## WHAT TO WORK ON
Write the records below out in full, character for character, with no pictures.

Extracted data entries
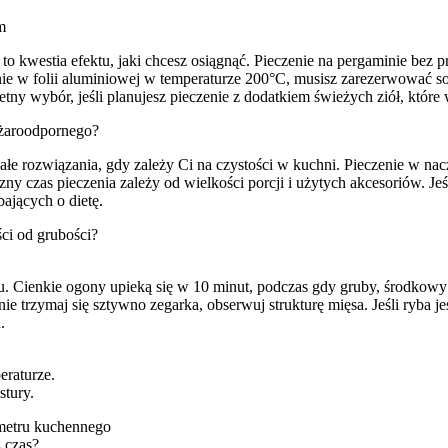
m
o kwestia efektu, jaki chcesz osiągnąć. Pieczenie na pergaminie bez pr
enie w folii aluminiowej w temperaturze 200°C, musisz zarezerwować s
etny wybór, jeśli planujesz pieczenie z dodatkiem świeżych ziół, któr
 żaroodpornego?
łe rozwiązania, gdy zależy Ci na czystości w kuchni. Pieczenie w na
eczny czas pieczenia zależy od wielkości porcji i użytych akcesoriów. J
ających o dietę.
ści od grubości?
scu. Cienkie ogony upieką się w 10 minut, podczas gdy gruby, środk
e trzymaj się sztywno zegarka, obserwuj strukturę mięsa. Jeśli ryba je
.
eraturze.
stury.
ometru kuchennego
 czas?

## WORKED SOLUTION
m
o kwestia efektu, jaki chcesz osiągnąć. Pieczenie na pergaminie bez pr
enie w folii aluminiowej w temperaturze 200°C, musisz zarezerwować s
etny wybór, jeśli planujesz pieczenie z dodatkiem świeżych ziół, któr
 żaroodpornego?
łe rozwiązania, gdy zależy Ci na czystości w kuchni. Pieczenie w na
eczny czas pieczenia zależy od wielkości porcji i użytych akcesoriów. J
ających o dietę.
ści od grubości?
scu. Cienkie ogony upieką się w 10 minut, podczas gdy gruby, środk
e trzymaj się sztywno zegarka, obserwuj strukturę mięsa. Jeśli ryba je
.
eraturze.
stury.
ometru kuchennego
 czas?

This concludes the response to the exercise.